Programming Environment

We will be using
NetBeans 4.1 as the default IDE.

Textbooks

No extra textbook is required, but students are required to bring the textbook of CS to the lab, i.e., Savitch's Absolute Java. We will distribute handouts for each lab. If necessary, we will prepared needed documents or template programs on the WebPages of the class for downloading.

Test

No in-class test is intended. Students' grades totally depend on the projects.

Projects (1000 points)

There will be about 12 to 13 projects, each worth 100 points. The highest 10 projects will be used to calculate the final grade. Lab projects should be finished in class. The programs for each project and their bytecodes (the results of compiling the source programs) should be saved in a disk and turned in for grading before leaving the lab. Unless stated otherwise, works submitted after the lab hour will be considered as late work, and they will be graded with penalties by hours (-5 points/per hour).

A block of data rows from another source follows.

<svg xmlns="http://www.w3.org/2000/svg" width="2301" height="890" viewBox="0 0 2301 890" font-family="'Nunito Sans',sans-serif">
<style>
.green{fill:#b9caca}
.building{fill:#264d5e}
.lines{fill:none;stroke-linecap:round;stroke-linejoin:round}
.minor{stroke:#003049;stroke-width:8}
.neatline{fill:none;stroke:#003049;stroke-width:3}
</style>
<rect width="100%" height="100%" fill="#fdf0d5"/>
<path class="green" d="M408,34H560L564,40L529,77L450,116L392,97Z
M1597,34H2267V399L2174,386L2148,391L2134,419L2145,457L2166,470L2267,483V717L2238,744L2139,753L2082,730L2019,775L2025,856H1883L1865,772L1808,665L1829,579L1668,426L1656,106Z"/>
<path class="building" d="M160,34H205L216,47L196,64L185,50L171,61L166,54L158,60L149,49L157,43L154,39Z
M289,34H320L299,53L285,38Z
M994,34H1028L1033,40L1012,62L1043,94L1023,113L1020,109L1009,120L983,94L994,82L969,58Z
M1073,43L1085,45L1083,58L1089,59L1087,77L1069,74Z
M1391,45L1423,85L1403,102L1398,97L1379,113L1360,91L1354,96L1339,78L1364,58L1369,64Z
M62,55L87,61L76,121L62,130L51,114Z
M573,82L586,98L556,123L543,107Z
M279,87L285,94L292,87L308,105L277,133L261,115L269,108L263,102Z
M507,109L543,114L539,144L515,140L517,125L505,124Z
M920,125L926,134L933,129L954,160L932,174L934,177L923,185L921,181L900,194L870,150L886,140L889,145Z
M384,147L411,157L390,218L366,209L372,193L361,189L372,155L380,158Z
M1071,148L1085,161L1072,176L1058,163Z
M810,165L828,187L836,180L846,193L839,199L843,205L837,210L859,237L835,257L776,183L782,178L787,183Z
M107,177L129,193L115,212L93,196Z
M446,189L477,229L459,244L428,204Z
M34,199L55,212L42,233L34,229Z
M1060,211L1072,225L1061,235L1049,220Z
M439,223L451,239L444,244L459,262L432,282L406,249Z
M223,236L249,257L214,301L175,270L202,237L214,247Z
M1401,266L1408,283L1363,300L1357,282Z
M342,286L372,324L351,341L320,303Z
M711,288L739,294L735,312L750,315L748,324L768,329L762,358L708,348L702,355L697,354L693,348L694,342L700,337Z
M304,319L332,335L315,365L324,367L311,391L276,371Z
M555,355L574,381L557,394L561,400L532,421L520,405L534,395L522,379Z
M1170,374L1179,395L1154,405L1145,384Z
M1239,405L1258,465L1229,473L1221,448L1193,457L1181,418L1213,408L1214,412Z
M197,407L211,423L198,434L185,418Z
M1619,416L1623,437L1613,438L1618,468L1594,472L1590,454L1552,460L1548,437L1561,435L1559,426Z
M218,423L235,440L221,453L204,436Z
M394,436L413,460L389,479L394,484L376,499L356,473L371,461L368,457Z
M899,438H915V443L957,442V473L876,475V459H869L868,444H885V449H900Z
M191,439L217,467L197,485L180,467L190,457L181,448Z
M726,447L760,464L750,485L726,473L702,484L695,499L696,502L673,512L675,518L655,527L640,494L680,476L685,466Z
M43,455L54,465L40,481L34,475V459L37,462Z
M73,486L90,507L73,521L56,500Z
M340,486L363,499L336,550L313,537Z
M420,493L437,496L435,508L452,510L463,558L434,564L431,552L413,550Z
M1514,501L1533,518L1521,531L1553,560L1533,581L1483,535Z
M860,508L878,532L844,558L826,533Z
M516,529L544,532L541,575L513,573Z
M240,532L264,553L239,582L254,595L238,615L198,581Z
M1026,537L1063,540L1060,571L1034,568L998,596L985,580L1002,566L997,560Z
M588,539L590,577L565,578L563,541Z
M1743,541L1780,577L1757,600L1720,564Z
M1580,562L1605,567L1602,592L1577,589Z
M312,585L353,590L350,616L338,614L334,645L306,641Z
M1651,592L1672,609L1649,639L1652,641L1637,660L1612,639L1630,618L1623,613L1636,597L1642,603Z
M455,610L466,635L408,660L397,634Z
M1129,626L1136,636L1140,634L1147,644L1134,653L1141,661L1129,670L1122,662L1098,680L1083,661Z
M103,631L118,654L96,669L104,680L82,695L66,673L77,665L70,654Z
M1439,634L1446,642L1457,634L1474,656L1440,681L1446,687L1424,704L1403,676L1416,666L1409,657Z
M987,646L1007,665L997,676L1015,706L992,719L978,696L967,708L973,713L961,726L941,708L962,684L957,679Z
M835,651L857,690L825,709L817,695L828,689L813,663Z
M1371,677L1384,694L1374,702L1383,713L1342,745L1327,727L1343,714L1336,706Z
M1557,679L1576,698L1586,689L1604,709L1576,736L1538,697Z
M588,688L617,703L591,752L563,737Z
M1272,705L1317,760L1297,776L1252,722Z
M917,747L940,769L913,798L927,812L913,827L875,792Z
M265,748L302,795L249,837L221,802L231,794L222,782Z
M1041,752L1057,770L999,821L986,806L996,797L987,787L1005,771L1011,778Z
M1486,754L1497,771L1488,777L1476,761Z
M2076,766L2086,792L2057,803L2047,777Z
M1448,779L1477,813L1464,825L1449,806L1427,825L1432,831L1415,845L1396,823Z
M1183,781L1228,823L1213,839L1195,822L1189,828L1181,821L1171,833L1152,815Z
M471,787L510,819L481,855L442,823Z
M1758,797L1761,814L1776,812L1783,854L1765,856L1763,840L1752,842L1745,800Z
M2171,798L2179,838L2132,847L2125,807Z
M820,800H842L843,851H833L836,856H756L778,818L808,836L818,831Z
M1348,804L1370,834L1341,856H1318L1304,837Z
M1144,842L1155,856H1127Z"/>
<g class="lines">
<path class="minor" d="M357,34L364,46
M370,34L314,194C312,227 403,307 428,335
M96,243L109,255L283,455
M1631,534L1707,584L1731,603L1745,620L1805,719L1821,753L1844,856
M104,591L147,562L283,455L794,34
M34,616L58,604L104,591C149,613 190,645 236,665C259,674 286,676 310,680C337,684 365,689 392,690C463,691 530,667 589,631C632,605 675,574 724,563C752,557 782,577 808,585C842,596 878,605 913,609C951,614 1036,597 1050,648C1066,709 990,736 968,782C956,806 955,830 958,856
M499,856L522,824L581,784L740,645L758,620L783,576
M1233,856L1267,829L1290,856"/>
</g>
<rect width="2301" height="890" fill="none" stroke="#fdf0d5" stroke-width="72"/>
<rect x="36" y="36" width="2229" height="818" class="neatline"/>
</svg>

In other words, a 20-hour-late work will receives 0 points.

Attendance

Absentees receive 0 point on the project he/she missed.

Grading Policy

Grades will be given according to the following scheme. No curve in the class.

Points Grade --
900 ~ A Excellent
800 ~ 899 B Good
700 ~ 799 C Satisfactory
600 ~ 699 D Passing
000 ~ 599 F Failure

Academic Honesty

Cheating, plagiarism, collusion, abuse of resource materials, and their consequences of doing so are defined and described under the section of Academic Affairs in the Student Handbook. Students giving away academic works for assignment offered for credit to other students working on the same assignment will be considered as guilty as academic dishonesty, and will receive the same penalty.